Piştiğini düşünerek altını kapattım sebze çorbasının. Cevap vermiyor, konuşmuyordum onunla.

Mahkeme yarına alınmıştı. Chul u geçen 2 günde de görmeye gitmiştik. Hemen alışmıştım bize minik yavrucak. Hele ki Chan a... İlk benim geldiğimi görünce bir şeyler söylüyor, sonra içeri giren Chan ile oturduğu yerden kalkıp onun kucağına gitmek istiyordu. Yanında kaldığımız 10 dakika boyunca da inmiyordu kucağından. Soo Min in suratına birkaç gün daha dayanmak zorundaydık. Chul un neyden hoşlanıp hoşlanmadığını, alerjisini öğrenmeliydik. Neyseki hiçbir şeye alerjisi yoktu. Sağlığı gayet yerindeydi.
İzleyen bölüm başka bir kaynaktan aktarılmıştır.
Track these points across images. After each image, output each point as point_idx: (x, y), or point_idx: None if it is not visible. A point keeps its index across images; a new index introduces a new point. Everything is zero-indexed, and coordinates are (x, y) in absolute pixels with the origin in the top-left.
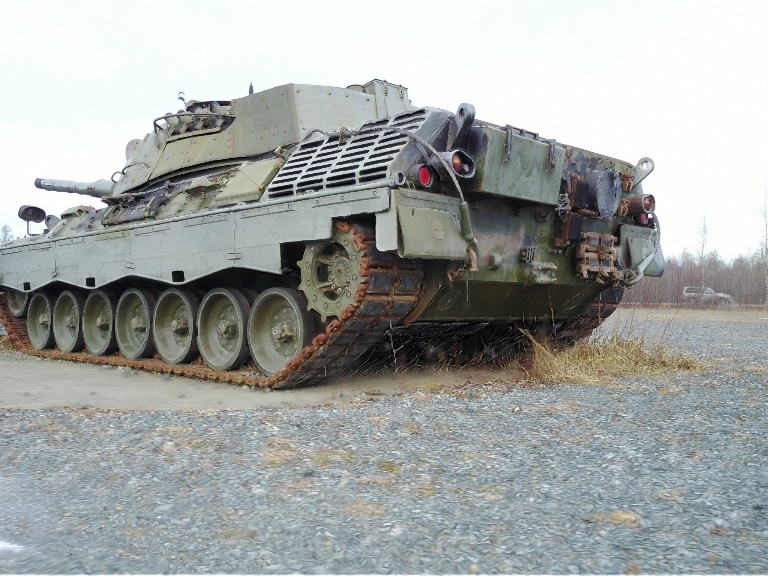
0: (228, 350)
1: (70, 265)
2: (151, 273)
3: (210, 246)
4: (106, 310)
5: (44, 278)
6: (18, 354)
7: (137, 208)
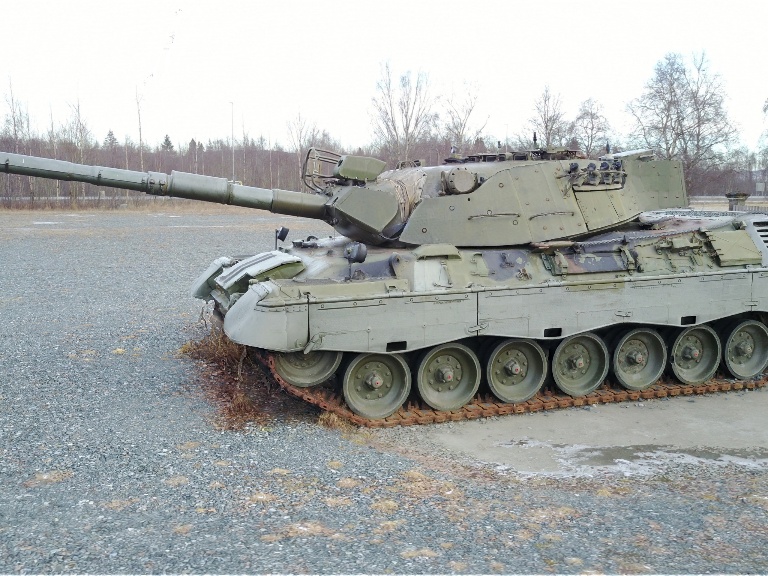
0: (686, 368)
1: (515, 318)
2: (656, 319)
3: (728, 297)
4: (509, 356)
5: (449, 334)
6: (394, 430)
7: (584, 257)
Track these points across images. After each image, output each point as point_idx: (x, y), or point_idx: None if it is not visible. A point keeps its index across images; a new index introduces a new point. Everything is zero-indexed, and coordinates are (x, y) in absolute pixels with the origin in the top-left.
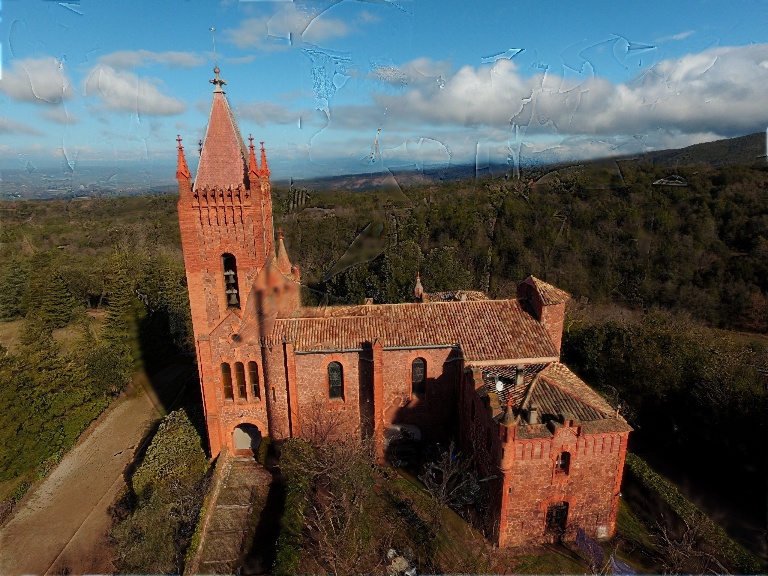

Çorba kaselerini çıkarırken üstünü değiştirmiş gelmişti yanıma. Kaseleri tezgaha koyarken sırtımda hissettiğim göğsü ile nefesim teklemişti. Kolları yavaşça belime sarıldı. Sanki ilk defa ban dokunmuş gibi heyecanlanmıştım. Uzun zamandır -birkaç gün- bana dokunmuyordu. Boynumda hissettiğim nefesler ile gözlerim kapandı. Üst üste birkaç kez yutkundum, hareket edebilmek için çabaladım. Dudaklarını boynuma bastırdığı gibi titredi bedenim. Dudaklarını kulağıma çıkardı. Hırıltılı sesi ile konuştu.

"seni özledim balım"

Gözlerimi açamıyordum anın verdiği zevkten. Zorla çıktı ağzımdan birkaç kelime.

"y-yemek, yemek yemeliyiz"

Kısılmış sesimi zar zor duyduğunu düşünüyordum. Belimdeki kolları hareketlendiğinde hızlıca beni kendine çevirdi. Gözlerimi açtığımda göz göze gelmiştik. Yorgun gözleri ile gülümsemeye çalıştı. Belimdeki kollarını tuttum ondan ayrılmak için.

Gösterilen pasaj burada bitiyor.